Des conflits d’usage de l’eau font des vagues dans la cuvette grenobloise. Avec l’agrandissement des usines de puces électroniques STMicroelecrtonics et Soitec, l’équivalent de 16 méga-bassines d’eau potable comme celles de Sainte-Soline seraient pompées et polluées chaque année.
Le 15 mars dernier, la grande salle de la maison des associations de Grenoble n’avait pas assez de la centaine de chaises installées. Il y avait du monde pour s’informer sur la mobilisation en cours et la manifestation programmée le 1er avril. À l’initiative du collectif STopMicro38, il est question de dénoncer l’accaparement de l’eau potable par les industriels des nouvelles technologies dans la « Silicon Valley grenobloise ».
À Crolles, à une petite vingtaine de kilomètres à l’est de Grenoble, l’usine franco-italienne STMicroelectronics, en partenariat avec la société américaine GlobalFoundries, investit 5,7 milliards d’euros pour agrandir sa fabrique de puces électroniques. Soitec, industrie voisine du même secteur, fait aussi partie du jeu. Le projet prévoit plus de 1 000 emplois. Doublant sa capacité, l’usine deviendrait « le plus important site de productions de puces français et l’un des plus importants en Europe » (1). En juillet 2022, le président Macron était venu saluer la nouvelle et affirmer le soutien financier de l’État, dans le cadre du plan Électronique 2030, dont les 5 milliards d’euros prévoient de « soutenir l’industrialisation des technologies électroniques en France ».
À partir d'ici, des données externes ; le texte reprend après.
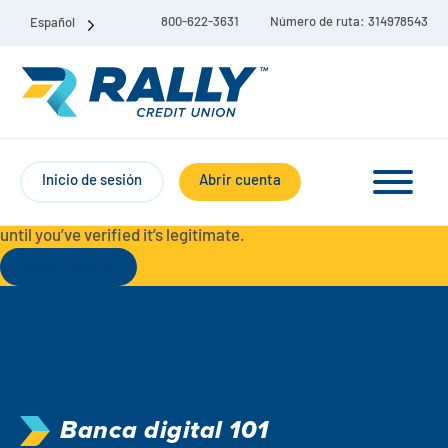
800-622-3631
Número de ruta: 314978543
Español
Protect Yourself from Fraud-
For your security, always
contact Rally Credit Union using our official phone numbers. If
Inicio de sesión
Abrir cuenta
you receive a letter, email, text message, or other
communication with a different phone number, do not call it
until you’ve verified it’s legitimate.
Seguir leyendo
Paquete de cuenta corriente y de ahorro
Cuentas corrientes
Ahorro
Cuenta corriente Liberty
Banca digital 101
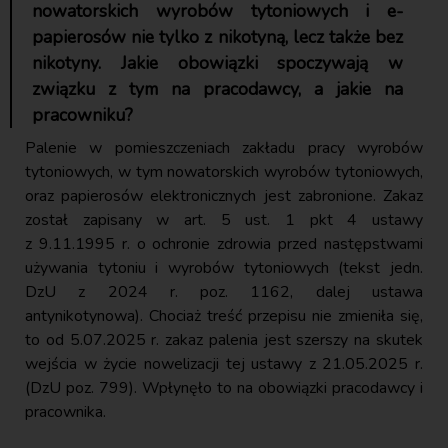
nowatorskich wyrobów tytoniowych i e-
papierosów nie tylko z nikotyną, lecz także bez
nikotyny. Jakie obowiązki spoczywają w
związku z tym na pracodawcy, a jakie na
pracowniku?
Palenie w pomieszczeniach zakładu pracy wyrobów
tytoniowych, w tym nowatorskich wyrobów tytoniowych,
oraz papierosów elektronicznych jest zabronione. Zakaz
został zapisany w art. 5 ust. 1 pkt 4 ustawy
z 9.11.1995 r. o ochronie zdrowia przed następstwami
używania tytoniu i wyrobów tytoniowych (tekst jedn.
DzU z 2024 r. poz. 1162, dalej ustawa
antynikotynowa). Chociaż treść przepisu nie zmieniła się,
to od 5.07.2025 r. zakaz palenia jest szerszy na skutek
wejścia w życie nowelizacji tej ustawy z 21.05.2025 r.
(DzU poz. 799). Wpłynęło to na obowiązki pracodawcy i
pracownika.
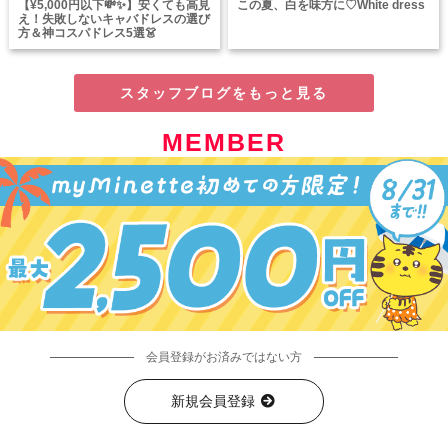
【¥5,000円以下💸✨】安くても高見
この夏、白を味方に♡White dress
え！失敗しないキャバドレスの選び
方＆神コスパドレス5選👗
スタッフブログをもっと見る
MEMBER
会員登録がお済みではない方
新規会員登録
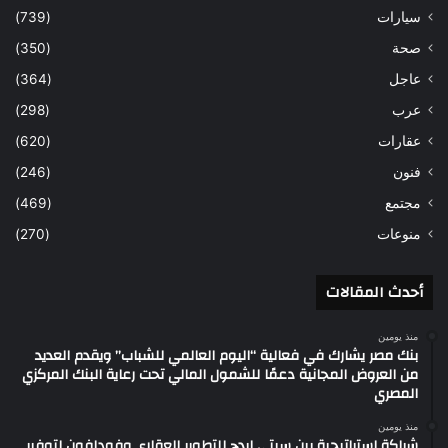
سيارات
(739)
صحة
(350)
عاجل
(364)
عرب
(298)
عقارات
(620)
فنون
(246)
مجتمع
(469)
منوعات
(270)
أحدث المقالات
منذ يومين
بنك مصر يشارك في فعالية “اليوم العالمي للشباب” ويقدم العديد
من العروض المجانية دعمًا للشمول المالي تحت رعاية البنك المركزي
المصري
منذ يومين
شراكة استراتيجية بين سيتي ايدج للتطوير العقارى وفودافون لتوفير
Il faut dire que la technologie FD-SOI développée en partenariat avec le CEA de Grenoble permettra dans les années à venir de « faire face au problème numéro un de l’électronique : l’impossibilité de réduire toujours plus la taille des transistors » (2).
336L. /seconde
Une course majeure vers l’infiniment petit qui n’est pas sans conséquences, même si le procédé fait partie de « l’électronique frugale », selon un communiqué du CEA. Rappelons l’alerte d’Olivier Véran à l’aube des mobilisations du 7 mars dernier contre la réforme des retraites : « L’absence de pluie depuis plus de trente jours en France fait peser un risque extrême sur l’état de nos réserves en eau pour cet été. » Quand il accompagnait le président sur le site de Crolles, il ne lui a néanmoins pas paru opportun d’évoquer l’état de sécheresse d’alors. Pourtant, là aussi, chaque seconde compte, surtout quand on lit qu’à l’horizon 2023-2024, ce seraient 336 litres d’eau potable par seconde qui seraient utilisés pour faire fonctionner la fabrique, entre le rinçage des plaques de silicium servant à fabriquer les composants, et la climatisation.
336L/seconde, comme l’ont converti certain·es, c’est l’équivalent de 12 piscines olympiques par jour, ou encore 16 méga-bassines comme celles de Sainte-Soline, par an. Mais STMicro travaille pour la bonne cause : « La vie augmentée » (« life augmented », dit son slogan). Les opposant·es, pour simplement vivre, préfèrent : « De l’eau, pas des puces » !
Le Postillon, journal satirique local, propose dans ses trois derniers numéros une enquête approfondie et des articles étayés sur cette affaire, entre le fonctionnement de STMicro, le réseau d’eau de la vallée, les positions des élus, les conflits générés par l’agrandissement de l’industrie.
L’usine pompe l’eau sur le réseau public. Face à sa demande colossale pour les années à venir, les élus locaux imaginent des solutions d’urgence. François Bernigaud, vice-président eau et assainissement de la communauté de communes du Grésivaudan, répondait au Postillon à l’automne 2022 : « Le développement des industriels nous impose de résoudre les problèmes d’alimentation en eau, mais aussi de logement, d’alimentation et de mobilité. Après l’été qu’on vient de passer, c’est vrai que je suis globalement inquiet sur notre capacité à fournir de la bonne eau aux industriels, aux agriculteurs et aux habitants partout sur le territoire. » (3)
Des restrictions pour les riverains et autres travailleurs voisins, mais par pour l’usine. Et en arrière-plan de l’affaire, un raz-de-marée polluant qui s’annonce. Car selon les recherches du Postillon, « de récentes actualités laissent craindre que [les rejets de l’usine dans l’Isère] n’aillent encore plus polluer les nappes phréatiques du coin ». (4)
Lucie Aubin
1 Lessor38.fr, STMicroélectronics : 5,7 Md€ pour construire une nouvelle usine à Crolles, 11 juillet 2022.
2 Les Échos,FD-SOI : la technologie française qui révolutionne l’électronique mondiale, 16 juin 2017.
3 Le Postillon, Les élus prêts à nous assécher, n° 66, automne 2022.
4 Le Postillon n° 68, printemps 2023.
Une manifestation est prévue samedi 1er avril, organisée par le collectif STopMicro38.